Provided by my kids mom
Categories Breakfast
Time 26m
Yield 12 muffins
Number Of Ingredients 14
Steps:
- Preheat oven to 350. Coat a 12-cup muffin tin with a cooking spray or line with paper baking cups.
- In a large bowl, beat the sugar and the margarine with a wooden spoon. Stir in the yogurt, blueberries, yellow squash puree, egg, lemon extract, and lemon zest.
- Add the flour, flaxseed meal, baking powder, baking soda, and salt. Stir just to combine, but do not overmix - the batter is supposed to be lumpy.
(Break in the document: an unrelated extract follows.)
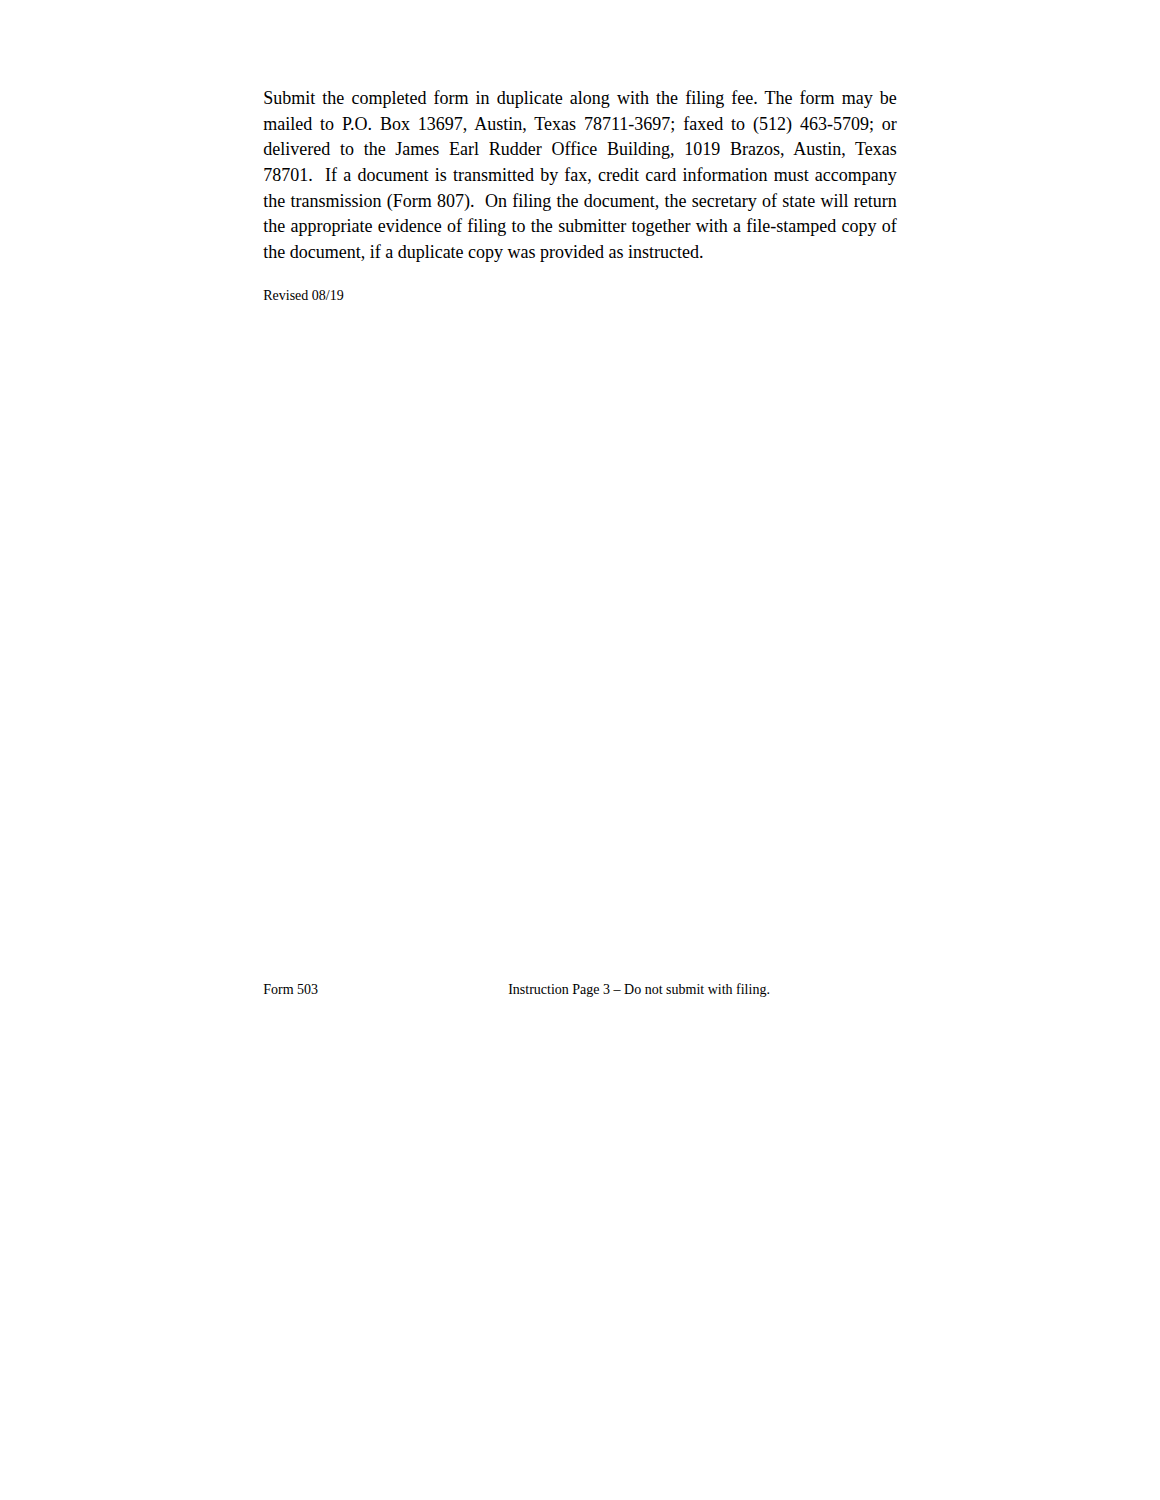Submit the completed form in duplicate along with the filing fee. The form may be mailed to P.O. Box 13697, Austin, Texas 78711-3697; faxed to (512) 463-5709; or delivered to the James Earl Rudder Office Building, 1019 Brazos, Austin, Texas 78701. If a document is transmitted by fax, credit card information must accompany the transmission (Form 807). On filing the document, the secretary of state will return the appropriate evidence of filing to the submitter together with a file-stamped copy of the document, if a duplicate copy was provided as instructed.
Revised 08/19
Form 503
Instruction Page 3 – Do not submit with filing.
- Divide the batter among the muffin cups. BAke until the tops of the muffins are lightly browned and a toothpick come out clean when inserted in the center, 13 to 16 minutes. Turn the muffins out onto a rack to cool.
- Store in an airtight container at room temperature for up to 2 days. Or wrap individually and freeze for up to 1 month.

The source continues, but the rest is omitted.